Iesha Small

writer, speaker, charity strategist

Exploring society, education, leadership and how to live a meaningful life.

Let’s talk about money

photo of five pound note and some coins.

Money. Copyright Suzy Hazelwood. Pexels.com

The first rule of money club is you don’t talk about money club. The second rule of money club is you don’t talk about money club. Talking about money is vulgar, gauche, taboo. I’m going to break the rules.

Salary transparency

Recently during a team meeting at work, my boss mentioned that our organisation was considering publishing the salaries of everybody in the organisation. Transparency is a company value so this move that fits with that. He wanted to know if anybody had any objections. Nobody seemed especially bothered. My personal view was, as a relatively new charity, everybody’s roles has been advertised externally with clear salaries within the last year or so and we already knew how much everybody earned if we were interested – having it all on a list somewhere didn’t make any difference.

The fact that publishing salaries was something that needed to be discussed and hasn’t been usual practice in most places I’ve worked got me thinking about why many people are so uncomfortable talking about money. 

What is money?

Practically money, is just a concept. It’s not real. One day a piece of paper can buy us three books the next the same piece of paper can only buy us a packet of crisps (inflation isn’t fun). Money is a way to purchase goods and services as well as being a means to transfer and store wealth. We may know this but psychologically and emotionally it means more to us than that. Money isn’t about money. Money is about power. Money is about self esteem. Money is about your upbringing. Money is a signal to others. Money matters.

How money makes us feel

In recent years I’ve had both my highest and lowest annual income in around a decade. I was the same person throughout but I’d be lying if the time period that I had my lowest annual income didn’t make me question my place in the world. Was I failure? Would anybody take me seriously?

Money is linked to shame. Not having any, spending it in the wrong way, loosing it. Having less that other people you know. Money might just be a story we all agree on but there are very real consequences of not having enough to live well. I wrote a while ago about how poverty affects people’s decision making and the implications in schools.

There are websites dedicated to the net worth of celebrities, the Sunday Times publishes an annual Rich List  and yet many of us don’t know how much money close friends and family earn. I know couples who don’t know how much each other earn. For a topic that affects our lives so much and that clearly matters to us, we are scared to discuss money directly. This fear benefits employers as it can allow them to be opaque around pay and can widen existing inequalities as I wrote about in competitive salaries reinforce pay gaps.
——
**EXERCISE 1:**
In the post about money, what did the writer's boss say the organization was thinking of publishing?
**EXERCISE 2:**
Pick up the post about money where it ends and keep writing it.
The listing that comes next is separate from the post about money.
——
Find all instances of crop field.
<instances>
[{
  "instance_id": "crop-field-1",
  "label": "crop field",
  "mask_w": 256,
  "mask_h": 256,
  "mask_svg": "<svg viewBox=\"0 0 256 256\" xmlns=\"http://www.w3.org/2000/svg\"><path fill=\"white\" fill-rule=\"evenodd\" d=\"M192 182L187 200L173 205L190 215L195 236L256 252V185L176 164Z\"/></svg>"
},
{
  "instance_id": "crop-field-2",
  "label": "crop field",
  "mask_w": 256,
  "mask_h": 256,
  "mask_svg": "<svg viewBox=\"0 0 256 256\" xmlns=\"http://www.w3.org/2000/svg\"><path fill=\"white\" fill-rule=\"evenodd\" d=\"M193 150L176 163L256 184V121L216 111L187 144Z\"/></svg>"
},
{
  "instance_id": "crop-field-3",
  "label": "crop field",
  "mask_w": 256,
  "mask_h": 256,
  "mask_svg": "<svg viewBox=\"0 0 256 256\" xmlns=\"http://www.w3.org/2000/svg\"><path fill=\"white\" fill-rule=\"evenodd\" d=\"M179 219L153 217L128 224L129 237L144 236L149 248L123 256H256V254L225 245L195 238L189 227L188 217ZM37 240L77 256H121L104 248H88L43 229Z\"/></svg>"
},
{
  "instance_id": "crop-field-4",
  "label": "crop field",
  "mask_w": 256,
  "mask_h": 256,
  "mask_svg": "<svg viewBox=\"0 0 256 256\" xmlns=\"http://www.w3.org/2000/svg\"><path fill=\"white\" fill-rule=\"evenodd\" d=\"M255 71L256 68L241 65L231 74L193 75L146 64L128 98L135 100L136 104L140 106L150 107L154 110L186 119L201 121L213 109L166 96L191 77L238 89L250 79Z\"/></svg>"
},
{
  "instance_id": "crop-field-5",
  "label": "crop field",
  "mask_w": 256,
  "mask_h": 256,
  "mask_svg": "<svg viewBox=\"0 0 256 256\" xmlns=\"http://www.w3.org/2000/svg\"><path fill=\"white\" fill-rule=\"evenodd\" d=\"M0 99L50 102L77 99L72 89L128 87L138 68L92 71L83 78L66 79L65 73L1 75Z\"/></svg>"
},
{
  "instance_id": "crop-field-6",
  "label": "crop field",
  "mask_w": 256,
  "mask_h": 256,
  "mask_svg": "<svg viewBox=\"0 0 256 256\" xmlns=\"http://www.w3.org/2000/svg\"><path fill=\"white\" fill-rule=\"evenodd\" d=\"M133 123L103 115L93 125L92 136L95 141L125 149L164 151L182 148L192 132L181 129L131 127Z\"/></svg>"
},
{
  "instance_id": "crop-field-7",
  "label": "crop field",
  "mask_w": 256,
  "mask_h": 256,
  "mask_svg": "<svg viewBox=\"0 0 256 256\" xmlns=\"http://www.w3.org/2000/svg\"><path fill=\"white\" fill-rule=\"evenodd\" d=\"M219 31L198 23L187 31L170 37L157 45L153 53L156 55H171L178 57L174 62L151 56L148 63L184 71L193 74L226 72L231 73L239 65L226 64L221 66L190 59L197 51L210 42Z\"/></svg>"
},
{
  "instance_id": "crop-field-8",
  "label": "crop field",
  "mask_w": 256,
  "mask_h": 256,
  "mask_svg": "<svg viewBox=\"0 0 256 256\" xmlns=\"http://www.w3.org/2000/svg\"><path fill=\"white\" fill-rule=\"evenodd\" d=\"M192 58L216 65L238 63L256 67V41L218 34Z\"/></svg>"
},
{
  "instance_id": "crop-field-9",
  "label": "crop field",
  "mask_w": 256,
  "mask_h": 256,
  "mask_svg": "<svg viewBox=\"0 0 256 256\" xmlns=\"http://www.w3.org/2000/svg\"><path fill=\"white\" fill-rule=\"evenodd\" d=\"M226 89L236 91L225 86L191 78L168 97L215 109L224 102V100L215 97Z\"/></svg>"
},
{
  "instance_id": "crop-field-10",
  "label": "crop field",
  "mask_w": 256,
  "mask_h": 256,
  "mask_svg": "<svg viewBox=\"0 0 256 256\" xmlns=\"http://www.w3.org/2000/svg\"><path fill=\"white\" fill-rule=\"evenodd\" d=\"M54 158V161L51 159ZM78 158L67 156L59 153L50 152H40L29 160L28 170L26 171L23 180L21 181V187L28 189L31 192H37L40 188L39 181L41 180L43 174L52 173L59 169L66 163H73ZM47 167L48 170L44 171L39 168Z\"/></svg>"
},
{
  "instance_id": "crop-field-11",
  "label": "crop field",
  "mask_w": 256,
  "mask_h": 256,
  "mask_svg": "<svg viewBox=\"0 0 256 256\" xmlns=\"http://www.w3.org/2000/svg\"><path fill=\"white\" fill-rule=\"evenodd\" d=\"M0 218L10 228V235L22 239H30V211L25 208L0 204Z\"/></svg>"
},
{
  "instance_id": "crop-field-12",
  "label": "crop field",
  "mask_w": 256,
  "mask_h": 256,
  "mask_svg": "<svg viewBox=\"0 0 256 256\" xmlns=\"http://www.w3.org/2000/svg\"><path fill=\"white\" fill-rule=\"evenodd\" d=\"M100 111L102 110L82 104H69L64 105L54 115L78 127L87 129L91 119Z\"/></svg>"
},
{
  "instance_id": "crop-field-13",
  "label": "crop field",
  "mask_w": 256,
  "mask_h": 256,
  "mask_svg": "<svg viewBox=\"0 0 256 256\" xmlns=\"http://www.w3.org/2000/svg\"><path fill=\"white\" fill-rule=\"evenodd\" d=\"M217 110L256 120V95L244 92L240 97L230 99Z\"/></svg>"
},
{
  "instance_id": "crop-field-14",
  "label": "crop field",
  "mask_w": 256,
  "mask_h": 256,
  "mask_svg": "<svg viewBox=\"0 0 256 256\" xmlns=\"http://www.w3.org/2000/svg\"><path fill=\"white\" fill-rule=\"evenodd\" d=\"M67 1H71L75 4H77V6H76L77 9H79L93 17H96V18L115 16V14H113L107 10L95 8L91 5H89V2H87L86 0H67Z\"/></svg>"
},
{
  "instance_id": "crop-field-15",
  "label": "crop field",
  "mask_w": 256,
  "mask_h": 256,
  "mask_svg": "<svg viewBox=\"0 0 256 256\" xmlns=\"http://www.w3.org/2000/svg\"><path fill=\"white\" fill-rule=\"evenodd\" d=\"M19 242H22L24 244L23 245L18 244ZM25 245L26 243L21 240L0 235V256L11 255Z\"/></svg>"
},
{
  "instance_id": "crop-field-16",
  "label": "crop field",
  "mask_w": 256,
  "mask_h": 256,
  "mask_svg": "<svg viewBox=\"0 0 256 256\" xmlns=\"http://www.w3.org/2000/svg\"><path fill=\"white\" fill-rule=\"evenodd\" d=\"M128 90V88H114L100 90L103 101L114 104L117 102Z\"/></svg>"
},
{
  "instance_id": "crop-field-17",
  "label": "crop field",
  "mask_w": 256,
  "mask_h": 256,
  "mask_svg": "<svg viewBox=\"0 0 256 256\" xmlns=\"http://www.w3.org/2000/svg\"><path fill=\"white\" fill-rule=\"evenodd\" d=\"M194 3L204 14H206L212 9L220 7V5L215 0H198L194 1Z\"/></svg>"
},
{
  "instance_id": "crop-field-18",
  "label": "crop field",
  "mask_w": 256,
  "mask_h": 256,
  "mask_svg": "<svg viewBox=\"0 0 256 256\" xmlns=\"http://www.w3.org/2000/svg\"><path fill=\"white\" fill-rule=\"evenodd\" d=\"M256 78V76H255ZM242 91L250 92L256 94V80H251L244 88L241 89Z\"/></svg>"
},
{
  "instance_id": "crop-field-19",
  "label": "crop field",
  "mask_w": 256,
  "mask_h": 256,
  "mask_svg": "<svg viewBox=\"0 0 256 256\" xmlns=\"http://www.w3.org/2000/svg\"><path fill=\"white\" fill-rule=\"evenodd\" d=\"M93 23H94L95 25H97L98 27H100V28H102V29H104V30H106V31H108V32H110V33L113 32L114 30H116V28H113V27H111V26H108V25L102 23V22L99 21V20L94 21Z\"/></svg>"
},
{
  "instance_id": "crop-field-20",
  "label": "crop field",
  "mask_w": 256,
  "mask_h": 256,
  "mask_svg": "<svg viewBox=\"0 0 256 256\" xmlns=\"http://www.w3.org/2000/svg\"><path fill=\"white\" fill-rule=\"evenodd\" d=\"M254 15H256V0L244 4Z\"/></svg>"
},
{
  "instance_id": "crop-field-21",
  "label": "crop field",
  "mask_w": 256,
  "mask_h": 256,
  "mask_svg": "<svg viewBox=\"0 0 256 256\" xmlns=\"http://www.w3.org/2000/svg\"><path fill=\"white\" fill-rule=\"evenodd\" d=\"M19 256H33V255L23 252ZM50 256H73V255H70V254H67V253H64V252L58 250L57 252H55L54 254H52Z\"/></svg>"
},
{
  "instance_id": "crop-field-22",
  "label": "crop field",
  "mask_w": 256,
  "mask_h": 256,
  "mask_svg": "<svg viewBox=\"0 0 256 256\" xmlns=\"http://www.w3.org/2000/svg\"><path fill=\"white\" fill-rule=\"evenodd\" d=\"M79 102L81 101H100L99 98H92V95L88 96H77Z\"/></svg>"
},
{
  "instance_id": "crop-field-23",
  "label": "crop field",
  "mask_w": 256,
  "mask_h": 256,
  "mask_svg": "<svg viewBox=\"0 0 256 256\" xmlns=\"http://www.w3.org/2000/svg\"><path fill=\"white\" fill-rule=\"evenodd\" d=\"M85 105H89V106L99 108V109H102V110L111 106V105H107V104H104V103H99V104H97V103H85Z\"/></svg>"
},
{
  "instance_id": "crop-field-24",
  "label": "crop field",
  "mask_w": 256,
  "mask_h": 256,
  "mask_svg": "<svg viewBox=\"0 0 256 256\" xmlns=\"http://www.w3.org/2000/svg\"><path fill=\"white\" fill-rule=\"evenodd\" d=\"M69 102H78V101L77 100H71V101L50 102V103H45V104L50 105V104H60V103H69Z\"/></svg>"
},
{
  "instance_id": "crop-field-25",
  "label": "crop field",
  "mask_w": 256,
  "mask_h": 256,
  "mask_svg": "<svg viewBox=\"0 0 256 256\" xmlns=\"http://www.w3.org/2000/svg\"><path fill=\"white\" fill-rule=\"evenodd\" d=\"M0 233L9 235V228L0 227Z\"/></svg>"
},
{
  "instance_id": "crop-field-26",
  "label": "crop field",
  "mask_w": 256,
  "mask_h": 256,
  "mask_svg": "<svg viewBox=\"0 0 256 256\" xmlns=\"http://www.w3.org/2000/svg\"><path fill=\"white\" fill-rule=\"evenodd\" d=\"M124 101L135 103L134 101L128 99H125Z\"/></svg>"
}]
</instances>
——
**FINAL RESULT 1:**
The salaries of everybody in the organization.

**FINAL RESULT 2:**
Freedom Money

A few of years ago I got talking to a Headteacher at work party. I can’t remember how the topic came up but she mentioned that she had a full year’s worth of expenses as savings so she had the freedom to walk away from a job if she wasn’t being treated well. She explained that it gave her a sense of freedom and security knowing that she was staying in roles because she wanted to not because fear forced her. I remember thinking “Wow, I don’t know if I even have a month’s worth of expenses.” Later, I thought about our conversation some more and decided to build up my own Emergency Fund*. It was a short conversation, she probably doesn’t even remember it but it had a profound effect on me.

We don’t like talking about money

Before writing this blog post I typed “talking about money is…” into Google and saw what suggestions came up

  • vulgar
  • guache
  • taboo

It’s fair to say that in British society we don’t like talking about money. Money fascinates us but we don’t want to talk about it, a bit like sex. Money is routinely cited as one of the 10 most common reasons for divorce in the UK, so maybe we ought to be more open in discussing it with people in our daily lives, before things go wrong.

My 7 most impactful money decisions 

Having spend a whole blog post talking about money generally, I’ll now practice what I preach and be a bit more specific. Below I’ve listed some of my most impactful money decisions. I’ve deliberately used a neutral term like “impactful” because subjectively I could have views about whether the things below are positive or negative but it doesn’t actually matter. The main point is they are the things that have had the biggest impact on my financial health as an adult.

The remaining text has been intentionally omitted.